Existem provas de que reacções muito energéticas estão a ocorrer
em pontos isolados, tal como no núcleo de algumas galáxias (consultar,
por exemplo, a página
ftp://ftp.hq.nasa.gov/pub/pao/pressrel/1997/97-083.txt, em inglês) e
quasares, por exemplo, que criam antimatéria, a qual é de seguida
aniquilada. Mas pensa-se que não se trata da antimatéria residual
deixada pelo Big Bang.

Na Terra, toda a antimatéria existente pode ser contada em átomos
individuais. Positrões de baixa energia são rotineiramente utilizados
numa técnica de imagiologia aplicada à medicina e denominada
tomografia por emissão de positrões, bem como no estudo de materiais
importantes utilizados em circuitos electrónicos.

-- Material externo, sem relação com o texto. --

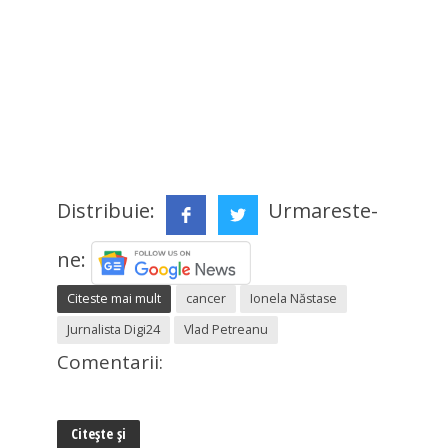
Distribuie:
Urmareste-
ne:
Citeste mai mult
cancer
Ionela Năstase
Jurnalista Digi24
Vlad Petreanu
Comentarii:
Citește și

Estes positrões são o resultado do decaimento natural de isótopos
radioactivos. Apesar da sua utilidade em aplicações de investigação
médica e de materiais, estes antielectrões não existem em número
suficiente para se poder criar uma forma útil de combustível de
foguetes a partir deles. As partículas de antimatéria de alta energia
só são produzidas em números relativamente elevados num pequeno número
dos maiores aceleradores de partículas do mundo. A actual produção
mundial de antimatéria é da ordem dos 1 a 10 nanogramas (bilionésimos
de grama) por ano!

Como pode então a antimatéria ajudar-nos na exploração espacial? A
resposta reside na famosa equação de Einstein, E=mc2. Quando a
antimatéria aniquila a matéria normal, toda a massa das duas
partículas é convertida em energia. A energia por partícula resultante
dessa transformação excede largamente a eficiência das reacções
químicas tais como a combustão de oxigénio e hidrogénio actualmente
utilizada nos motores principais do vaivém espacial.